Users of this package is expected to at least understand the fundamentals of how Selenium works, how to resolve their environment issues w.r.t. starting their instance of browser/driver/server, and how to use the native Python bindings effectively.

Keep in mind that this package is here to only simplifies and standize the usage of Selenium and not to replace it. As such, users still need to train themselves on how to properly setup/use selenium.

Installation & Examples

This package is featured on the public PyPI server. To install in, simply do the following:

pip install genie.webdriver

This package wraps core functionality from Selenium Python Bindings package. As such, on installation, it will also install selenium package from Python PyPI.

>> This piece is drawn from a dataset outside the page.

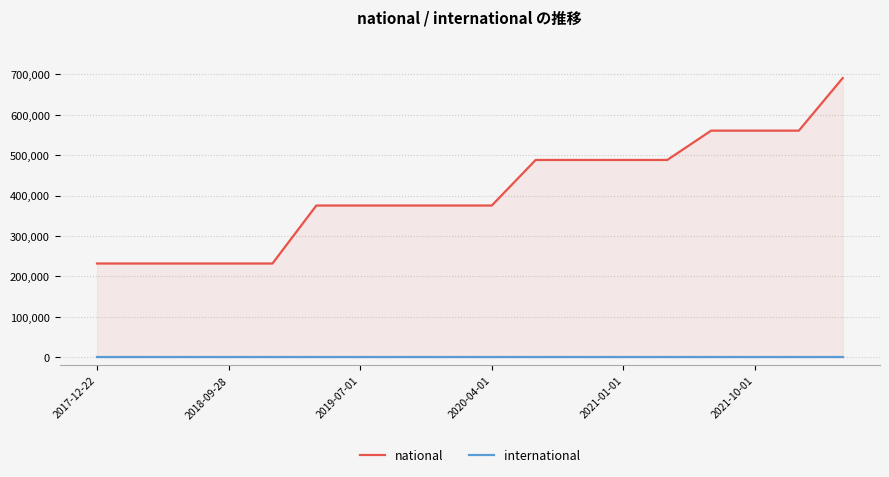

What is the difference between the national values at 2021-10-01 and 2021-01-01?

72575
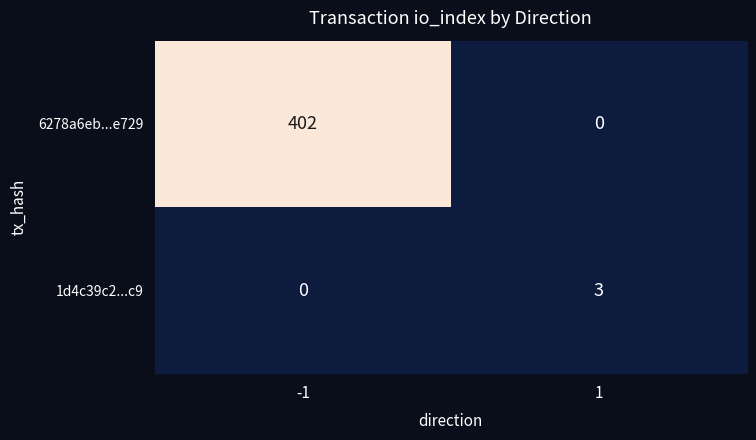

What is the average value of the 6278a6eb...e729 series?

201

After installation, basic examples for using this package will be installed to your Python virtual environment under $VIRTUAL_ENV/examples/webdriver folder.

Dependencies

Keep in mind that in order for the bindings to instanciate a web browser, the corresponding driver needs to be part of your environment PATH, or provided as argument to the init:

# Example
# -------
#
#   firefox browser bindings

from selenium import webdriver

# Firefox will try to lookup 'geckodriver' in your PATH
# (this is required for running firefox browser locally in Linux)
driver = webdriver.Firefox()

# or you can provide the driver executable path directly
driver = webdriver.Firefox('/path/to/geckodriver')

In addition, each version of selenium and browser driver only works with a range of given browser versions. Getting latest/greatest driver/browser combination to work in Linux is sometimes quite challenging (especially in Cisco CEL servers). This is outside the scope of this support document - this package deals with boilerplate code, base classes and guidelines, whereas starting the browser is a trivial part of understanding how-to-use Selenium.